WORK TO DO
Copy out the entries below, changing "common name" to "vernacular name" everywhere it appears and leaving everything else the same.

PROVIDED RECORDS
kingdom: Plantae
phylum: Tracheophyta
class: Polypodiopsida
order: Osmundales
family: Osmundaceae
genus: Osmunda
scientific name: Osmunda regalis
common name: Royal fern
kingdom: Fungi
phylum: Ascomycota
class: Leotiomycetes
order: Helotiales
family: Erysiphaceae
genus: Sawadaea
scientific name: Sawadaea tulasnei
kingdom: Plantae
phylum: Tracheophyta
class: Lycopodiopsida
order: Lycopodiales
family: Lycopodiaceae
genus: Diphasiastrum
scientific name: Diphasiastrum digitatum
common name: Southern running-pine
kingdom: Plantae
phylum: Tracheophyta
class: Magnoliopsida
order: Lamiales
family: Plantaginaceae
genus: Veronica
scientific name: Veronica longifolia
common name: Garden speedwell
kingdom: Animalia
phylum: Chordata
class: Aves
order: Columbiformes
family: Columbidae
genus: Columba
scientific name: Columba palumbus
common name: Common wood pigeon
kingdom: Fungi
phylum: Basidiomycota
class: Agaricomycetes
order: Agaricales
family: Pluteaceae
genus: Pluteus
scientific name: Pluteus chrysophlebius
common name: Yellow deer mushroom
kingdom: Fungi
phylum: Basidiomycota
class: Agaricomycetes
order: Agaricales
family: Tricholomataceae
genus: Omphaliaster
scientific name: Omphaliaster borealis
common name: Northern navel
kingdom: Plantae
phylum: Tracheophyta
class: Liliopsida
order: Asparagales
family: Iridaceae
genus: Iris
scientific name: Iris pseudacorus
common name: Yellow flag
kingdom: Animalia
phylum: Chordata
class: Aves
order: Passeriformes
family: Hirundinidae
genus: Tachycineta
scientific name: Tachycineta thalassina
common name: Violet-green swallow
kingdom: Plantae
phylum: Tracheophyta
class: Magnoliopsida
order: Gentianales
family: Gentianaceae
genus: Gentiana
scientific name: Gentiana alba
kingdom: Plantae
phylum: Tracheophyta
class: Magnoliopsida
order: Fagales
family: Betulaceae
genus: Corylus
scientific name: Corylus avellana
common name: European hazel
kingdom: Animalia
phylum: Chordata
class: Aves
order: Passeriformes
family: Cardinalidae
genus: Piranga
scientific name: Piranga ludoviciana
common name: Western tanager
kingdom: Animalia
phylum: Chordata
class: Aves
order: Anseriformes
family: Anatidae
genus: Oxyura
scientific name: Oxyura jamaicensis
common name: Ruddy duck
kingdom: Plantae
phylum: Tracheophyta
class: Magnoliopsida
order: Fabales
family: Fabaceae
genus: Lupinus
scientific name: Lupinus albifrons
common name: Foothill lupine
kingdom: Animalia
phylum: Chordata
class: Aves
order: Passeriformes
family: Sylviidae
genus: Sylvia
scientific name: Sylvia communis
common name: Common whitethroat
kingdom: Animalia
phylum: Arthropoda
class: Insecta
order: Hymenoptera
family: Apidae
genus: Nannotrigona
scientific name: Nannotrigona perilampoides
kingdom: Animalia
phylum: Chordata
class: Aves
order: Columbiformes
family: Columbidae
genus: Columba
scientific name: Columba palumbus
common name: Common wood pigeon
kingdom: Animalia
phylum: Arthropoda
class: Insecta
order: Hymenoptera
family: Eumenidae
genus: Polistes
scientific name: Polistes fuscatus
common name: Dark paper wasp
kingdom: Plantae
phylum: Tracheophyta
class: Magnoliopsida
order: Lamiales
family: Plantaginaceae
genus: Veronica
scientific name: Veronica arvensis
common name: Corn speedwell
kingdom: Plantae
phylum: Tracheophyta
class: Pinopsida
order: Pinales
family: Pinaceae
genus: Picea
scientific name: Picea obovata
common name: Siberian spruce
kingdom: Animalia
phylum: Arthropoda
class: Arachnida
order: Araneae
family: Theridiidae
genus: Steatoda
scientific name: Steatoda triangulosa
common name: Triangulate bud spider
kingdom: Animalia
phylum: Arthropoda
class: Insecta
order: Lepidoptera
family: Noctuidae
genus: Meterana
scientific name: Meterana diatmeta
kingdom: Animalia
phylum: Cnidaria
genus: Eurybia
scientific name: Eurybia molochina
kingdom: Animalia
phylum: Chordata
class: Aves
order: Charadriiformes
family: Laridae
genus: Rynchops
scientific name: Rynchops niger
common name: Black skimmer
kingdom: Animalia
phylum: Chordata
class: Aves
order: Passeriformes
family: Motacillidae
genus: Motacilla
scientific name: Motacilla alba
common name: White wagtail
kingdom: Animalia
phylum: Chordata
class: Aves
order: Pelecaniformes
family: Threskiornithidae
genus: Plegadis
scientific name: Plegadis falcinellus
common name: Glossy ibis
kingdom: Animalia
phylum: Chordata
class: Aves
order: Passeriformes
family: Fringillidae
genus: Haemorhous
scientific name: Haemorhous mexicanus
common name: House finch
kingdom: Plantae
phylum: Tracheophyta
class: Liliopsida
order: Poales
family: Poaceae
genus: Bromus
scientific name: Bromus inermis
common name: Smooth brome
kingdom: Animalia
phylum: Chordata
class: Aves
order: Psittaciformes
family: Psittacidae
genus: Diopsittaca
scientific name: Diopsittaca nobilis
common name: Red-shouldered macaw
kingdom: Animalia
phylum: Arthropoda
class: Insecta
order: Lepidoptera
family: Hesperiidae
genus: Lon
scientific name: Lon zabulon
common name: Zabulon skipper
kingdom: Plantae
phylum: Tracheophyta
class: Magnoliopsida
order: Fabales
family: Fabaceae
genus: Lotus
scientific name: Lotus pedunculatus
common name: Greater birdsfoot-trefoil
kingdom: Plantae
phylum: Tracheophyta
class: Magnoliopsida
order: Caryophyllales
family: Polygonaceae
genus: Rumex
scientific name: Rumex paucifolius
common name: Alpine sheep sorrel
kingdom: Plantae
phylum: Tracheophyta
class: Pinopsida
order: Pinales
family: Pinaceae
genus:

RESULT
kingdom: Plantae
phylum: Tracheophyta
class: Polypodiopsida
order: Osmundales
family: Osmundaceae
genus: Osmunda
scientific name: Osmunda regalis
vernacular name: Royal fern
kingdom: Fungi
phylum: Ascomycota
class: Leotiomycetes
order: Helotiales
family: Erysiphaceae
genus: Sawadaea
scientific name: Sawadaea tulasnei
kingdom: Plantae
phylum: Tracheophyta
class: Lycopodiopsida
order: Lycopodiales
family: Lycopodiaceae
genus: Diphasiastrum
scientific name: Diphasiastrum digitatum
vernacular name: Southern running-pine
kingdom: Plantae
phylum: Tracheophyta
class: Magnoliopsida
order: Lamiales
family: Plantaginaceae
genus: Veronica
scientific name: Veronica longifolia
vernacular name: Garden speedwell
kingdom: Animalia
phylum: Chordata
class: Aves
order: Columbiformes
family: Columbidae
genus: Columba
scientific name: Columba palumbus
vernacular name: Common wood pigeon
kingdom: Fungi
phylum: Basidiomycota
class: Agaricomycetes
order: Agaricales
family: Pluteaceae
genus: Pluteus
scientific name: Pluteus chrysophlebius
vernacular name: Yellow deer mushroom
kingdom: Fungi
phylum: Basidiomycota
class: Agaricomycetes
order: Agaricales
family: Tricholomataceae
genus: Omphaliaster
scientific name: Omphaliaster borealis
vernacular name: Northern navel
kingdom: Plantae
phylum: Tracheophyta
class: Liliopsida
order: Asparagales
family: Iridaceae
genus: Iris
scientific name: Iris pseudacorus
vernacular name: Yellow flag
kingdom: Animalia
phylum: Chordata
class: Aves
order: Passeriformes
family: Hirundinidae
genus: Tachycineta
scientific name: Tachycineta thalassina
vernacular name: Violet-green swallow
kingdom: Plantae
phylum: Tracheophyta
class: Magnoliopsida
order: Gentianales
family: Gentianaceae
genus: Gentiana
scientific name: Gentiana alba
kingdom: Plantae
phylum: Tracheophyta
class: Magnoliopsida
order: Fagales
family: Betulaceae
genus: Corylus
scientific name: Corylus avellana
vernacular name: European hazel
kingdom: Animalia
phylum: Chordata
class: Aves
order: Passeriformes
family: Cardinalidae
genus: Piranga
scientific name: Piranga ludoviciana
vernacular name: Western tanager
kingdom: Animalia
phylum: Chordata
class: Aves
order: Anseriformes
family: Anatidae
genus: Oxyura
scientific name: Oxyura jamaicensis
vernacular name: Ruddy duck
kingdom: Plantae
phylum: Tracheophyta
class: Magnoliopsida
order: Fabales
family: Fabaceae
genus: Lupinus
scientific name: Lupinus albifrons
vernacular name: Foothill lupine
kingdom: Animalia
phylum: Chordata
class: Aves
order: Passeriformes
family: Sylviidae
genus: Sylvia
scientific name: Sylvia communis
vernacular name: Common whitethroat
kingdom: Animalia
phylum: Arthropoda
class: Insecta
order: Hymenoptera
family: Apidae
genus: Nannotrigona
scientific name: Nannotrigona perilampoides
kingdom: Animalia
phylum: Chordata
class: Aves
order: Columbiformes
family: Columbidae
genus: Columba
scientific name: Columba palumbus
vernacular name: Common wood pigeon
kingdom: Animalia
phylum: Arthropoda
class: Insecta
order: Hymenoptera
family: Eumenidae
genus: Polistes
scientific name: Polistes fuscatus
vernacular name: Dark paper wasp
kingdom: Plantae
phylum: Tracheophyta
class: Magnoliopsida
order: Lamiales
family: Plantaginaceae
genus: Veronica
scientific name: Veronica arvensis
vernacular name: Corn speedwell
kingdom: Plantae
phylum: Tracheophyta
class: Pinopsida
order: Pinales
family: Pinaceae
genus: Picea
scientific name: Picea obovata
vernacular name: Siberian spruce
kingdom: Animalia
phylum: Arthropoda
class: Arachnida
order: Araneae
family: Theridiidae
genus: Steatoda
scientific name: Steatoda triangulosa
vernacular name: Triangulate bud spider
kingdom: Animalia
phylum: Arthropoda
class: Insecta
order: Lepidoptera
family: Noctuidae
genus: Meterana
scientific name: Meterana diatmeta
kingdom: Animalia
phylum: Cnidaria
genus: Eurybia
scientific name: Eurybia molochina
kingdom: Animalia
phylum: Chordata
class: Aves
order: Charadriiformes
family: Laridae
genus: Rynchops
scientific name: Rynchops niger
vernacular name: Black skimmer
kingdom: Animalia
phylum: Chordata
class: Aves
order: Passeriformes
family: Motacillidae
genus: Motacilla
scientific name: Motacilla alba
vernacular name: White wagtail
kingdom: Animalia
phylum: Chordata
class: Aves
order: Pelecaniformes
family: Threskiornithidae
genus: Plegadis
scientific name: Plegadis falcinellus
vernacular name: Glossy ibis
kingdom: Animalia
phylum: Chordata
class: Aves
order: Passeriformes
family: Fringillidae
genus: Haemorhous
scientific name: Haemorhous mexicanus
vernacular name: House finch
kingdom: Plantae
phylum: Tracheophyta
class: Liliopsida
order: Poales
family: Poaceae
genus: Bromus
scientific name: Bromus inermis
vernacular name: Smooth brome
kingdom: Animalia
phylum: Chordata
class: Aves
order: Psittaciformes
family: Psittacidae
genus: Diopsittaca
scientific name: Diopsittaca nobilis
vernacular name: Red-shouldered macaw
kingdom: Animalia
phylum: Arthropoda
class: Insecta
order: Lepidoptera
family: Hesperiidae
genus: Lon
scientific name: Lon zabulon
vernacular name: Zabulon skipper
kingdom: Plantae
phylum: Tracheophyta
class: Magnoliopsida
order: Fabales
family: Fabaceae
genus: Lotus
scientific name: Lotus pedunculatus
vernacular name: Greater birdsfoot-trefoil
kingdom: Plantae
phylum: Tracheophyta
class: Magnoliopsida
order: Caryophyllales
family: Polygonaceae
genus: Rumex
scientific name: Rumex paucifolius
vernacular name: Alpine sheep sorrel
kingdom: Plantae
phylum: Tracheophyta
class: Pinopsida
order: Pinales
family: Pinaceae
genus:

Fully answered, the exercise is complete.